2.87      AITSL's 2016-17 work program targeted resources and initiatives to each of the four teacher career stages of the Standards: Graduate, Proficient, Highly Accomplished and Lead. To assist graduate teachers, the My Induction mobile app was established to complement the induction teachers receive within schools.[108] AITSL also further refined the Teacher Self-Assessment Tool to help more established teachers identify their strengths and areas for development and guide their professional learning choices.[109]

2.88      The committee would appreciate the inclusion of an index in the all future annual reports to assist with ease of navigation.

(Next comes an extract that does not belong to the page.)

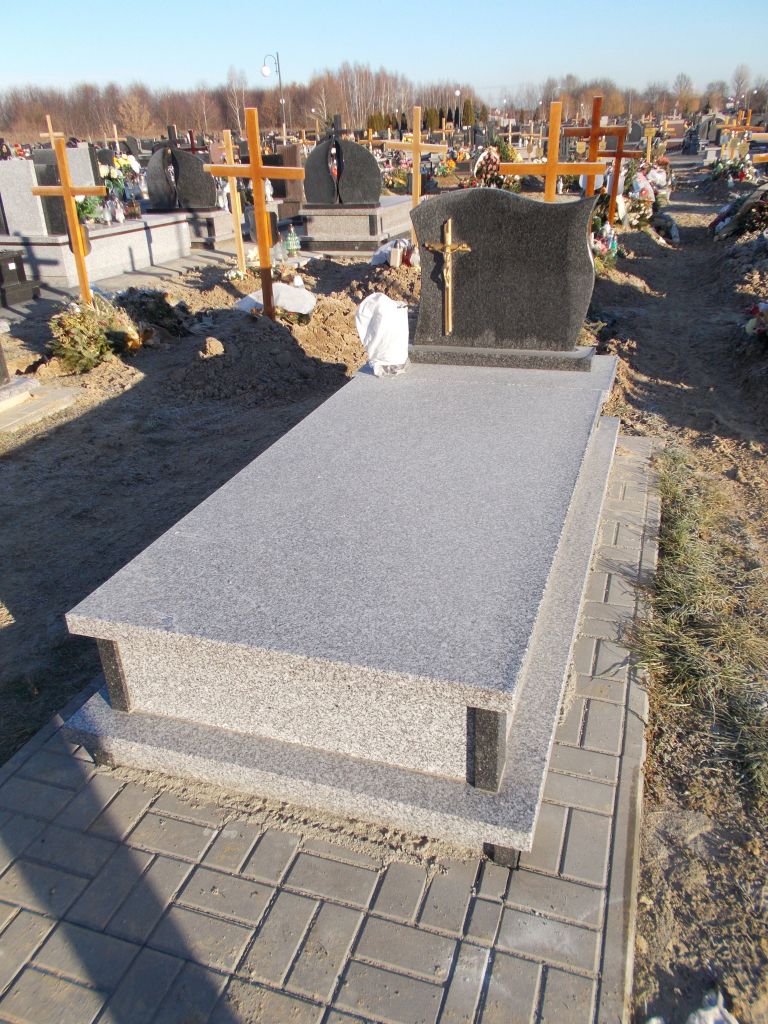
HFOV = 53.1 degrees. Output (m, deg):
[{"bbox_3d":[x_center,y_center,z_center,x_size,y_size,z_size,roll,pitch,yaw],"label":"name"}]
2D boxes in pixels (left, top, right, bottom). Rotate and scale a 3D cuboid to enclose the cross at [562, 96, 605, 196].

Australian Skills Quality Authority

2.89      ASQA was established by the enactment of the National Vocational Education and Training Regulator Act 2011 and supplementary legislation.[110] Its role as the national regulator in the vocational education and training sector is to maintain the strength and reputation of the sector both nationally and internationally.[111] It also seeks to ensure that students and employers have confidence that providers are delivering good quality programs so that employers are confident that VET graduates have the necessary skills and competencies to become successful employees and that students can be confident that the training they receive will be of a high standard.[112]

2.90      The 2016-17 reporting period saw ASQA implement its first annual regulatory strategy.[113] This strategy outlined ASQA's strategic priorities and identified significant risks. The 2016-17 strategy targeted three areas posing significant and systematic concern: learner protection, the amount of training that providers deliver, and the capability of trainers and assessors.[114]

2.91      ASQA also worked in conjunction with the Department of Education and Training to address the issue of protection for students through finalising its VET FEE-HELP Regulatory Strategy. ASQA contributed to the Department's review of the VET Student Loans program, which replaced the VET FEE-HELP scheme on 1 January 2017.[115]

2.92      ASQA continues to ensure the quality of the VET sector. During 2016-17, 19.5 per cent of applications for VET registration were rejected.[116] This is a 3.4 percentage point increase on the previous year. ASQA also completed over 1600 audits during the year, the largest number since the agency's establishment.[117]

2.93      A key focus for ASQA over the reporting period was maturing its regulatory risk framework.[118] Provider 'risk ratings' have been replaced by 'provider profiles'. These profiles draw upon a broad variety of information and data sources to allow ASQA to make judgements about the risk posed by a provider at any time.[119]

2.94      In response to increasing concerns about the incidence of unduly short training in VET, ASQA conducted a review of course duration and published the report A review of issues related to unduly short training.[120] This report recommended that the Standards for Registered Training Organisations be amended to include a definition of the 'amount of training' that focuses on supervised learning and that training package developers be able to set a mandatory amount of training where there is a persistent risk of unduly short training.[121]

2.95      To help with facilitating access to accurate information about VET, ASQA has agreed and signed information-sharing protocols with each state and territory. The building and maintaining of strong relationships with key stakeholders, such as government funded agencies, is a further step taken to identify poor-quality training providers.[122]

2.96      ASQA also held 27 training provider briefing sessions from April to June 2017, including 24 face-to-face sessions across Australia and three webinars. These sessions covered several topics, ranging from student-centred audit approaches to guidance on assessment practices and assessment validation.[123]

2.97      The agency recorded an operating deficit of $3.1 million. This deficit was greater than the originally budgeted $1.7 million and was largely due to a decrease in revenue received from the Government.[124]